On se souvient également de ce constat de Conner Rousseau, en avril 2022 : « Quand je roule à Molenbeek, moi non plus je ne me sens pas en Belgique », qui avait suscité la réaction indignée d’Ahmed Laaouej, le chef de groupe du PS à la Chambre : « Les propos de Conner Rousseau sont intolérables. Stigmatisants et xénophobes. Bruxelles est une région cosmopolite avec des quartiers connaissant une grande diversité de population. Ils méritent mieux qu’un mépris digne d’une discussion de bistrot. Lamentable et insupportable. »

Un autre fait doit retenir notre attention : Conner Rousseau se sent pousser des ailes ! Le dernier Grand Baromètre de RTL/ Le Soir donne en effet un Vooruit se situant désormais à 16,8% – soit une progression de 2% – et devenant ainsi la troisième formation flamande après la N-VA (21,6%) et le Vlaams Belang (21,5%).

Il n’en faut pas plus pour que d’aucuns imaginent déjà un duel avec Paul Magnette, le président du PS, pour le poste de Premier ministre.
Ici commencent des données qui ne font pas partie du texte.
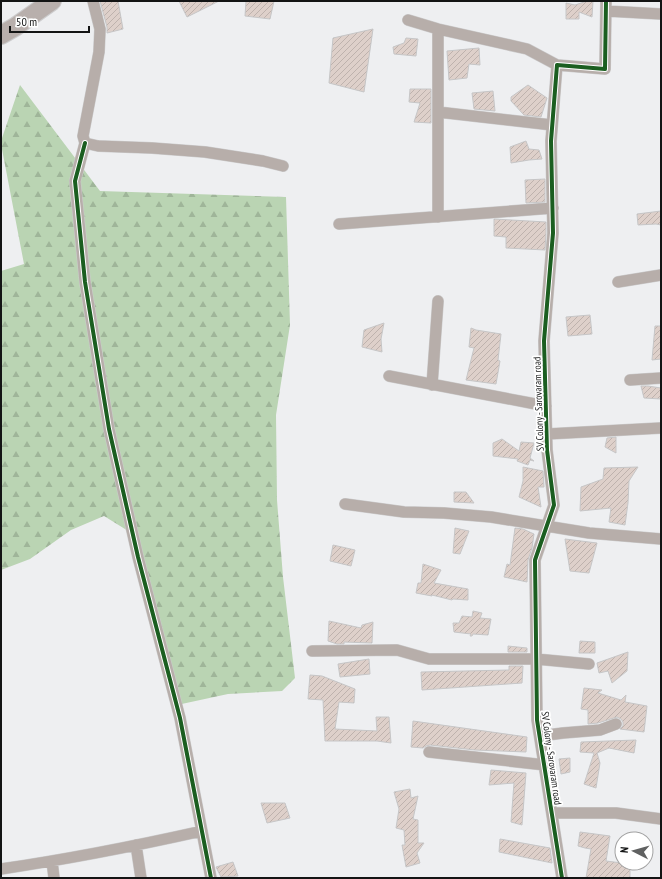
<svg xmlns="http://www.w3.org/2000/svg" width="662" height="879" viewBox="0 0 662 879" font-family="'PT Sans Narrow',sans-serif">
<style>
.forest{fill:url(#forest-firs)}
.building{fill:url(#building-hatch);stroke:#c6c6c7}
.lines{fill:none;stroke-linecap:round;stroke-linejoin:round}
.street-casing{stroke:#cccccd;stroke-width:12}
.primary-casing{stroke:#cccccd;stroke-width:20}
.street{stroke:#b7aeaa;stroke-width:11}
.primary{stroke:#b8afac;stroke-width:18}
.cycleway-casing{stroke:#fff;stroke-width:6}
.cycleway{stroke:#1b5e20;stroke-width:4}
.labels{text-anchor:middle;stroke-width:3.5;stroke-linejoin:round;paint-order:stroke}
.street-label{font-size:10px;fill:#131414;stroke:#fff}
</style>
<defs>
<pattern id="forest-firs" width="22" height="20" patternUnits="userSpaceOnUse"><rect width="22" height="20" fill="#bad4b3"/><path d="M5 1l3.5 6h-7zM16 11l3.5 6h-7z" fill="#9fb599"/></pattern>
<pattern id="building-hatch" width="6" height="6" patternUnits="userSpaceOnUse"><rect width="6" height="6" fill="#ded0ca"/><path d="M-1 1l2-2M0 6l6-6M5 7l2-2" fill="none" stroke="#beb2ad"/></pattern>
</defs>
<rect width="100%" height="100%" fill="#eeeff1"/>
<!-- forest -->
<path class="forest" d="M20 85 100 191 286 197 290 325 276 415 277 500 283 577 295 678 282 691 228 694 177 705 133 534 104 516 71 530 30 559 1 570V271L24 264 1 144V141Z"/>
<!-- building -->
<path class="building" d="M100 1H118L123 29 107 33V27Z
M179 1H219L187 17Z
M246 1H274L270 19 245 16Z
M587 1H593L592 17 579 12V19H566V3L575 5Z
M373 29 364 92 329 83 333 38Z
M406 38 418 39 416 56 394 54 393 47 404 43Z
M479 48 480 65 469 64 467 78 449 80 447 51Z
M528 85 547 98 541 117 524 115 511 101V97Z
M410 89H431V123L414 122 420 103 409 102Z
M493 91 495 111 474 109 472 93Z
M526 141 529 149 539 150 542 159 529 160 511 163 510 147Z
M545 179V202L526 203 525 180Z
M661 211V225L656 224 638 225 637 214Z
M494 219 546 222V233L545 250 506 248V237L494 236Z
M590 315 592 334 568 336 566 317Z
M384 323 381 339 382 352 362 347 364 330Z
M655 326H661V359L652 360Z
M471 328 476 330 501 334 498 360 500 361 496 384 466 380 474 348 469 347Z
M641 386H648L661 388V399L644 398Z
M616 437V453L605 447 607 438Z
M502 439 519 451 521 442 534 443 530 458 534 461 530 460 528 465 517 461 518 459 493 456V443Z
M523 467 543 471 544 487H538L541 507 519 497 523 481Z
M638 467 629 481 628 503 625 525 609 522 611 508 580 511 581 487 603 479 604 468Z
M454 492H466L474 503 454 502Z
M455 528 469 531 460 554 453 553Z
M515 528 523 529 534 534 532 548 528 560 527 582 504 577 507 564 510 565Z
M565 539 597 543 589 573 570 571Z
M333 545 355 550 351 566 330 561Z
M423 564 441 570 434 583 468 589V600L453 599 452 600 432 595V596L416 593 418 583H421Z
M473 611 482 613 480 618 491 619 488 635 473 634 472 636H470L471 634 454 632 453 623H459L462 616 472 617Z
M329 621 361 628 362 625 373 622 372 643 344 642V644H337L328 641Z
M580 641 595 642V653H579Z
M508 646 527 648V652H508Z
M628 652 627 671 612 683 608 671 599 673 597 663Z
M369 659 370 674 340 677 338 664Z
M509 666H523L522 683 422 690 421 672 509 670Z
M310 675 322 676 355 689 354 703 339 702 335 729 377 731 376 717H389L391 743 377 741H325L323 700 308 699Z
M584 688 602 690 598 693 621 700 626 695 625 702 647 706 644 732 620 729 623 726V722L621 719 617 717 598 723 588 724V710L581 709Z
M413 721 527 737 526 752 475 750 430 745 426 746 423 748 411 747Z
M636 740 634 753 609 748 597 753 600 763 596 788 584 784 594 753 580 752 581 742Z
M570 758V772L561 774 559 759Z
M491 770 526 773 522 825 511 822 514 783 489 785Z
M410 789 411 798 418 796 413 819 418 820V843H424L417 853 420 863 406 867 402 845H405L404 830 396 828 399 809 394 792Z
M261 803H285L290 818 267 823Z
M580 832 610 836 606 861 630 864V878H586L591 849 585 848 578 846Z
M500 839 550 848 552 863 499 852Z
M233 862 238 876 221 877 216 867Z"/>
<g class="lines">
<!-- street casing -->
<g class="street-casing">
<path id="street" d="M93 1 100 29 99 52 83 136 85 143 98 146 152 148 205 152 263 161 283 166
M606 11 661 14
M408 20 438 29 527 49 557 65
M438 29V217
M438 112 552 125
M85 143 75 181 85 282 109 429 138 557 180 718 211 878
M339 224 553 208
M618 282 661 275
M389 376 546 406
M630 380 661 378
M432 385 438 301
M547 434 661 428
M345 504 404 512 444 513 491 517 589 533 661 539
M312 651 397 650 429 659H536L589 664
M540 736 563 733 600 730 616 724
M429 752 545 765
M553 813H616L661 819
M136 845 141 878
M52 861 54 878
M1 869C69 859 135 846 202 831
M562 878 537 720 535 560 554 505 547 450 544 341 553 233 551 141 557 65 605 69 606 1"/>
</g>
<!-- primary casing -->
<g class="primary-casing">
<path id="primary" d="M1 35 15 27 52 1"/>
</g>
<!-- street -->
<use href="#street" class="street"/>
<!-- primary -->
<use href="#primary" class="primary"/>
<!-- cycleway casing -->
<g class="cycleway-casing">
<path id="cycleway" d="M85 143 75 181 85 282 109 429 138 557 180 718 211 878
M562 878 537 720 535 560 554 505 547 450 544 341 553 233 551 141 557 65 605 69 606 1"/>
</g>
<!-- cycleway -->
<use href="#cycleway" class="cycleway"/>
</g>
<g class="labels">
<!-- street labels -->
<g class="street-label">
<text transform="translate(538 404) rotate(-92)" y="4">SV Colony - Sarovaram road</text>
<text transform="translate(552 758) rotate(82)" y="4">SV Colony - Sarovaram road</text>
</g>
</g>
<!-- border -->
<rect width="662" height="879" fill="none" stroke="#131414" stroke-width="4"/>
<!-- north arrow -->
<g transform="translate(634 851) rotate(276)"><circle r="19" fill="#ffffff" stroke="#a1a1a1"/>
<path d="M0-3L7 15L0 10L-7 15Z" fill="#606161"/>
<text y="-6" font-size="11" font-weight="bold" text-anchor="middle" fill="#131414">N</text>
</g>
<!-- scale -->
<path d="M10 26v6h79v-6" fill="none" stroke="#131414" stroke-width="2"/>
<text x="16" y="26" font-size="12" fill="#131414" stroke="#ffffff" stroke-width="3" paint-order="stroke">50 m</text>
</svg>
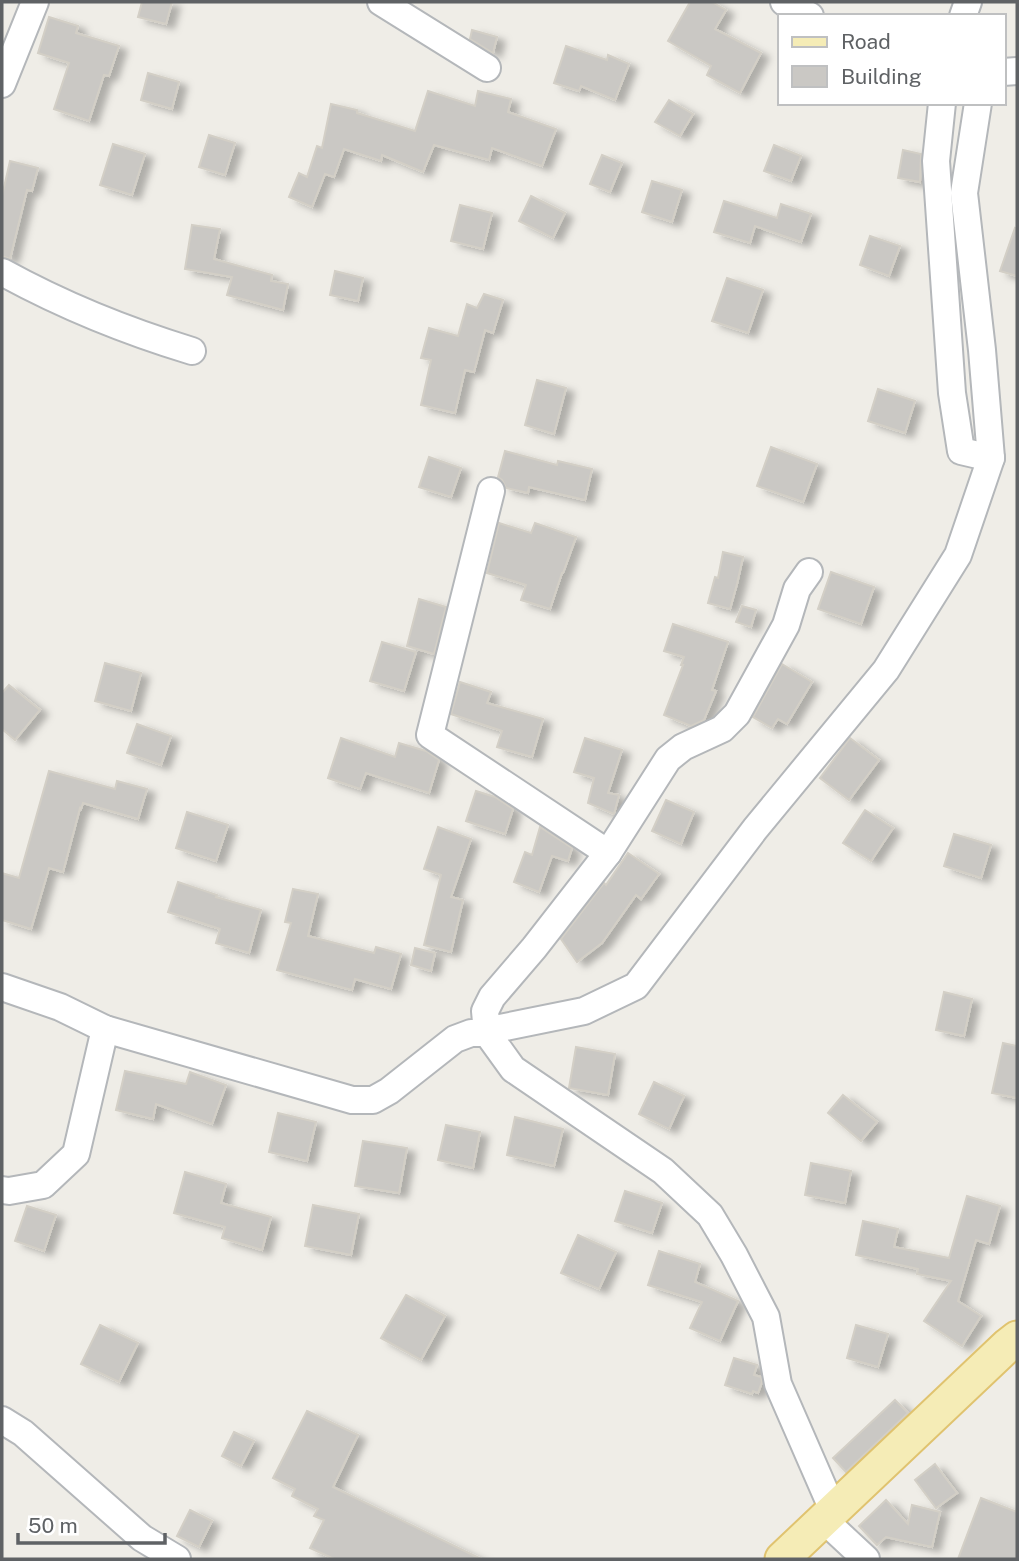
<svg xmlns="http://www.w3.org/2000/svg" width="1019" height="1561" viewBox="0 0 1019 1561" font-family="'Public Sans',sans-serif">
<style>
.building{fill:#cac8c4;stroke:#d3cfc6;stroke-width:2;filter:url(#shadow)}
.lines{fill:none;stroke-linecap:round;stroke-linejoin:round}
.minor-casing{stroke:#b4b7ba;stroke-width:30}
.major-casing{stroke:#e0c36f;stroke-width:37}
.minor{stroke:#fff;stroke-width:26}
.major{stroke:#f5ecb6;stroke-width:33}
</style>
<defs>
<filter id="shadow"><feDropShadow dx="8" dy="4.5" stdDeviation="3.5" flood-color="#0004"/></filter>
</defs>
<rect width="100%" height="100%" fill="#efede7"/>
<g class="building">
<path d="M142,2H172L166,24L138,17Z"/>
<path d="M690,2H712L726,10L715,29L761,53L740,93L707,75L711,66L668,41Z"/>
<path d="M49,17L78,26L76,33L119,46L109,76L104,75L89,121L54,109L69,63L38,53Z"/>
<path d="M472,30L497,37L493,53L470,39Z"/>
<path d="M566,46L607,60L608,55L629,64L615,100L581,86L579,91L554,83Z"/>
<path d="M148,73L179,82L172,109L141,100Z"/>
<path d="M428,91L475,106L478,91L511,99L508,112L556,129L542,166L492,148L489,160L434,145L423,172L382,155L381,161L344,149L334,177L325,174L312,207L289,197L299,173L307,177L317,146L322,148L331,104L357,110V113L415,131Z"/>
<path d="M669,100L693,114L680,136L655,122Z"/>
<path d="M209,135L235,143L225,175L199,167Z"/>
<path d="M113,144L145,154L132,195L100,185Z"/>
<path d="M774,145L801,156L791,181L764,171Z"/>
<path d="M903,150L921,154L920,182L898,178Z"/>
<path d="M602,155L622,163L610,192L590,184Z"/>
<path d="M10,161L38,168L32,191L27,190L10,259L2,256V196Z"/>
<path d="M652,181L682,190L672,222L642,212Z"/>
<path d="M531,196L565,213L553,238L519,221Z"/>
<path d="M724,201L777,218L781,204L811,214L801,242L755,226L750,243L714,232Z"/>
<path d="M460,205L492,213L483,249L451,241Z"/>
<path d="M192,225L220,229L214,259L272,275L271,281L288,284L283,310L227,295L232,277L185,269Z"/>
<path d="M1015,228L1017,229V276L1000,271Z"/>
<path d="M870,236L900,246L889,276L860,265Z"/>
<path d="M335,271L363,278L358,301L330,295Z"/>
<path d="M727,278L763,290L748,333L712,321Z"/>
<path d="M484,294L503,300L493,333L485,330L474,372L465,370L455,413L421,405L431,360L421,358L429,328L458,336L467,304L477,308Z"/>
<path d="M537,380L566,388L554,434L525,425Z"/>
<path d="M878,389L915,401L905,433L868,421Z"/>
<path d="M771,447L817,464L803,502L757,486Z"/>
<path d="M505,451L557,465L558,461L592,469L585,500L529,487L528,493L506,488L502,480L498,477Z"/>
<path d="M429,457L461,468L451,497L419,487Z"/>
<path d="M499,523L531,533L535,523L576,537L563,573H562L550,609L521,600L526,585L487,573Z"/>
<path d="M723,552L743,557L737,584L730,609L708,603L715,577L718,578Z"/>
<path d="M831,572L874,587L861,624L818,609Z"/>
<path d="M419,599L446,607L434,654L407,646Z"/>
<path d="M742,606L756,610L751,627L736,622Z"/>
<path d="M673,624L728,642L712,690L716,691L704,720L691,726L664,715L683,665H681L684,657L664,651Z"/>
<path d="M382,642L416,652L404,691L370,681Z"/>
<path d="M105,663L141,673L131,711L95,701Z"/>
<path d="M782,664L812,682L787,724L778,719L772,728L753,717Z"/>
<path d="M460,682L491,692L487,703L543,719L532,757L497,747L502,731L451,714Z"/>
<path d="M9,685L40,710L15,740L2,729V693Z"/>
<path d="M137,724L171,736L161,765L127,753Z"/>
<path d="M341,738L395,757L399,743L426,751L439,760L429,793L366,773L360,789L328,778Z"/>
<path d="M585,738L622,750L608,793L619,795L614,814L588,803L594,778L574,772Z"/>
<path d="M850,738L879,760L849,800L820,778Z"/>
<path d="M49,771L115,789L117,781L147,789L138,819L83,803L81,809L80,808L63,872L49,868L31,929L2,920V873L19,878Z"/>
<path d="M476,791L495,797L513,809L505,834L466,821Z"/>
<path d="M666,800L694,812L681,844L652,831Z"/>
<path d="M865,810L893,828L871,861L843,843Z"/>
<path d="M187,812L228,825L216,861L176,848Z"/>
<path d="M438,827L471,839L451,897L463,900L451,952L424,945L441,875L424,869Z"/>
<path d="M540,827L572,848L568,861L552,856L539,892L514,882L525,852L532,855Z"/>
<path d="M954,834L991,845L981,878L944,866Z"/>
<path d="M628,853L659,874L641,899L636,895L602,943L577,962L561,939L604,883L606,885Z"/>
<path d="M178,882L217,895L216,897L261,910L249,953L216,943L220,929L168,912Z"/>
<path d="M293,889L318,894L308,936L374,953L376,947L401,954L391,989L355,979L352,990L277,970L291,923L285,922Z"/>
<path d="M415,948L435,953L431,971L411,965Z"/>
<path d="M944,992L972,999L964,1036L936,1030Z"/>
<path d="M1003,1043L1017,1046V1098L992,1093Z"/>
<path d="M576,1047L615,1054L608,1095L569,1088Z"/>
<path d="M125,1071L186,1084L190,1072L226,1085L212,1124L156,1104L153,1119L116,1110Z"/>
<path d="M654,1082L684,1096L669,1129L639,1114Z"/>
<path d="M843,1095L877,1122L861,1141L828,1113Z"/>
<path d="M278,1113L316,1122L307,1161L269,1152Z"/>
<path d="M515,1117L563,1129L554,1166L507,1155Z"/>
<path d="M446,1125L480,1132L473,1168L438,1160Z"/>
<path d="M363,1141L407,1148L399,1193L355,1186Z"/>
<path d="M811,1163L851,1171L845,1203L805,1195Z"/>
<path d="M185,1172L226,1184L221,1203L271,1217L262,1250L222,1238L225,1227L174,1213Z"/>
<path d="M625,1191L662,1203L652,1233L615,1221Z"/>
<path d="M967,1196L1000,1206L989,1244L976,1240L958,1301L981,1316L962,1346L924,1321L951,1281L917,1274L918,1269L856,1255L863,1221L898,1229L894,1247L949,1258Z"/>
<path d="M313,1205L359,1214L351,1255L305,1246Z"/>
<path d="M27,1206L56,1215L44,1251L15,1241Z"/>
<path d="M578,1235L616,1252L599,1289L561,1273Z"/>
<path d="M659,1251L700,1264L695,1282L738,1301L720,1341L690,1328L702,1302L648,1285Z"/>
<path d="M406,1295L445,1316L421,1360L381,1338Z"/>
<path d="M100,1325L138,1343L119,1382L81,1364Z"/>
<path d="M856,1325L888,1334L878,1367L847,1358Z"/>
<path d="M734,1358L757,1365L754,1375L761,1377L762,1382L758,1393L753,1391L752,1394L725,1385Z"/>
<path d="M895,1400L908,1413L846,1472L833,1458Z"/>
<path d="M307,1411L358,1435L333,1487L481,1559H334L310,1548L324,1520L314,1516L318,1509L292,1496L295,1489L273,1478Z"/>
<path d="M234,1432L254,1441L241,1466L222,1456Z"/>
<path d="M935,1464L957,1493L936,1508L915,1480Z"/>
<path d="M981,1498L1017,1512V1559H958Z"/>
<path d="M886,1500L908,1524L912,1505L940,1512L932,1547L886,1537L877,1545L859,1526Z"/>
<path d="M190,1510L212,1521L199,1547L177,1536Z"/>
</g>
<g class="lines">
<defs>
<g id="minor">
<path d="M381,2L487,68"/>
<path d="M784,2L810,16"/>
<path d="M963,16L968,2"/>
<path d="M1003,72L1017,71"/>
<path d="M2,84L35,2"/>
<path d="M942,103L936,161L952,393L961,451L991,458"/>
<path d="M2,272C62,305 126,331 192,351"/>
<path d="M491,491L430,735L608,853"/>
<path d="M2,987L60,1007L105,1029L352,1100H373L389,1091L455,1039L471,1033H487L485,1011L492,997L534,948L608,853L668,759L683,747L722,729L737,714L786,625L797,589L809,572"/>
<path d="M2,1190L9,1191L43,1185L76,1154L105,1029"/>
<path d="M2,1420L23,1433L142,1538L177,1559"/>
<path d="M833,1510L778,1384L766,1317L734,1255L710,1215L663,1171L513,1069L487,1033L500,1028L584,1011L636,986L755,829L886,670L958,555L991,458L982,350L964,193L978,103"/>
<path d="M823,1519L866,1559"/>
</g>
<path id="major" d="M782,1559L1008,1345L1017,1338"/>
</defs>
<use href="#minor" class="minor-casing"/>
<use href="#major" class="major-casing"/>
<use href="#minor" class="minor"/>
<use href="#major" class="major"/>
</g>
<rect width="1019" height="1561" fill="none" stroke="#5f6265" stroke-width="7"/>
<rect x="778" y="14" width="228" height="91" fill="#ffffff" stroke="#bfc0c1" stroke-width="2"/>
<rect x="792" y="37" width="35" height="10" fill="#f5ecb6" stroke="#bfc0c1" stroke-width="2"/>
<text x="841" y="49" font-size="21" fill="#5f6265">Road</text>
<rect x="792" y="66" width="35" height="21" fill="#cac8c4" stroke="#bfc0c1" stroke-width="2"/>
<text x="841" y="84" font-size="21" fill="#5f6265">Building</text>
<path d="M18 1533v10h147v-10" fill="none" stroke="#5f6265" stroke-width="3.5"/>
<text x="28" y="1533" font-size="21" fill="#5f6265" stroke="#ffffff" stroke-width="5" paint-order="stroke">50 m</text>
</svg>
Certes, la progression de Vooruit est significative, mais le parti est encore loin des 22,9% dont est crédité actuellement le PS. Il est vrai aussi que la politique réserve parfois d’étonnantes surprises.

Un chose, cependant, paraît évidente : la N-VA et le Vlaams Belang pourraient détenir ensemble la majorité absolue au Parlement flamand, au lendemain des élections régionales de 2024. Si la Belgique est alors confrontée à un blocage total et à l’impossibilité de pouvoir former un nouveau gouvernement, les deux formations séparatistes bénéficieraient de la légitimité démocratique pour proclamer unilatéralement l’indépendance de la Flandre. En l’absence de pouvoir central fort à Bruxelles, l’Union européenne ne pourrait alors qu’acter l’implosion du Royaume.